== Problem ==
Extract all lines from the data beneath that include the word "class".

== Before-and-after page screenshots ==
::::::::::

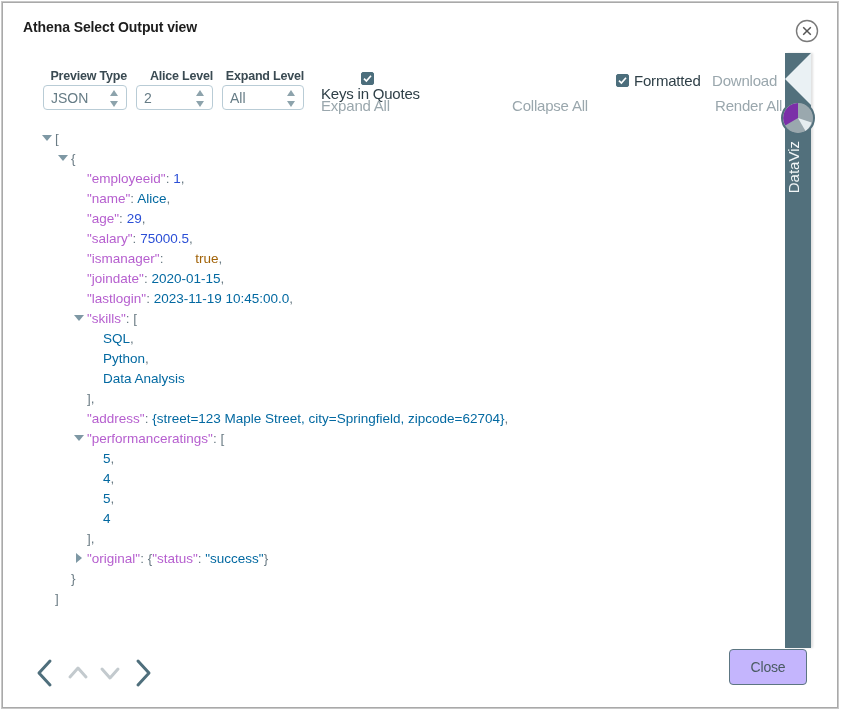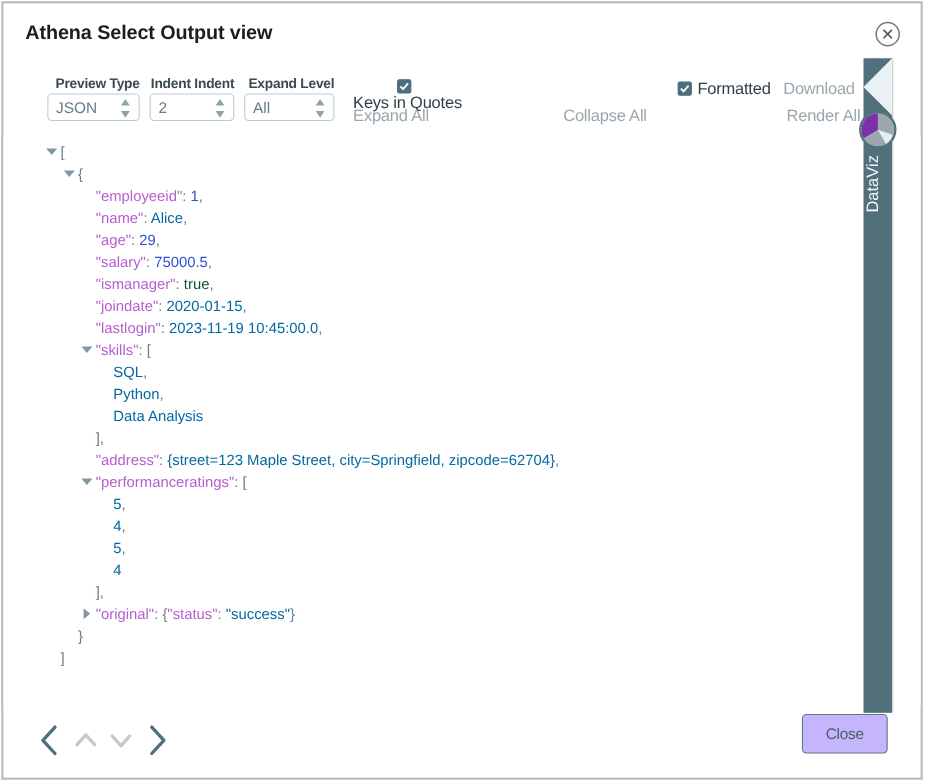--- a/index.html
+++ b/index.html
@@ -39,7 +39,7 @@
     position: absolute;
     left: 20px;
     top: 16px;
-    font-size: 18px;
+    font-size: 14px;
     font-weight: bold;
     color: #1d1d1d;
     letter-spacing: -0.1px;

::::::::::

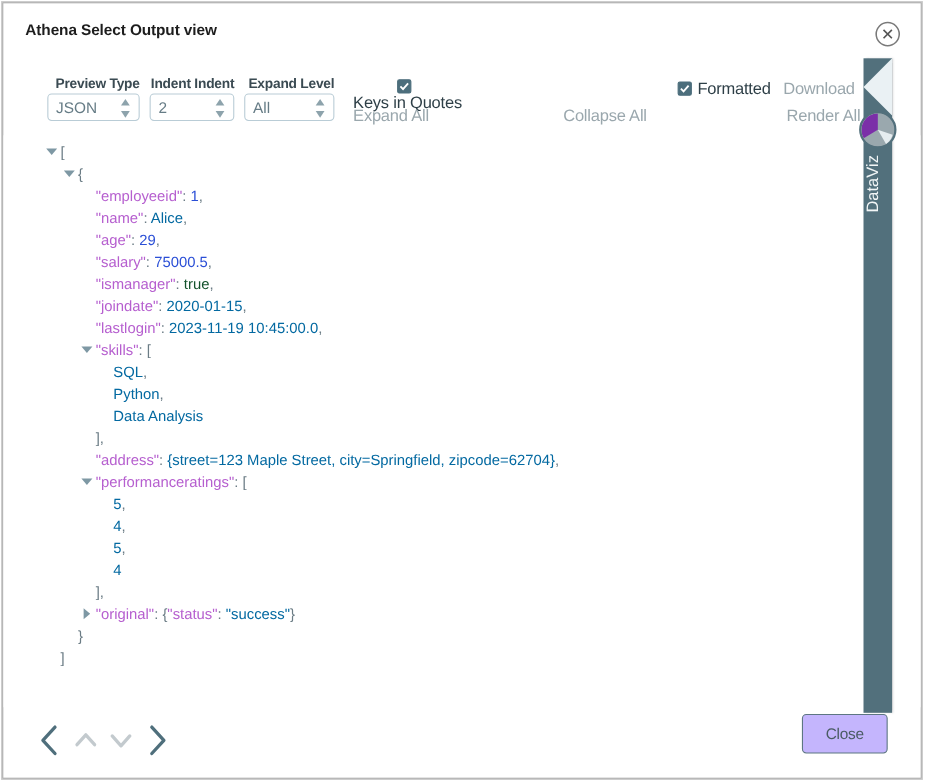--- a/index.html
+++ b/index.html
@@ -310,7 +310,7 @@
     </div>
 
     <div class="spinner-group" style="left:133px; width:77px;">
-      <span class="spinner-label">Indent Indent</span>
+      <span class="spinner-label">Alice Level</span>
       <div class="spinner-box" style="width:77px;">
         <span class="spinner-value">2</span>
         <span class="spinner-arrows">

::::::::::

== Result for this task ==
     <div class="spinner-group" style="left:133px; width:77px;">
-      <span class="spinner-label">Indent Indent</span>
+      <span class="spinner-label">Alice Level</span>
       <div class="spinner-box" style="width:77px;">
         <span class="spinner-value">2</span>
         <span class="spinner-arrows">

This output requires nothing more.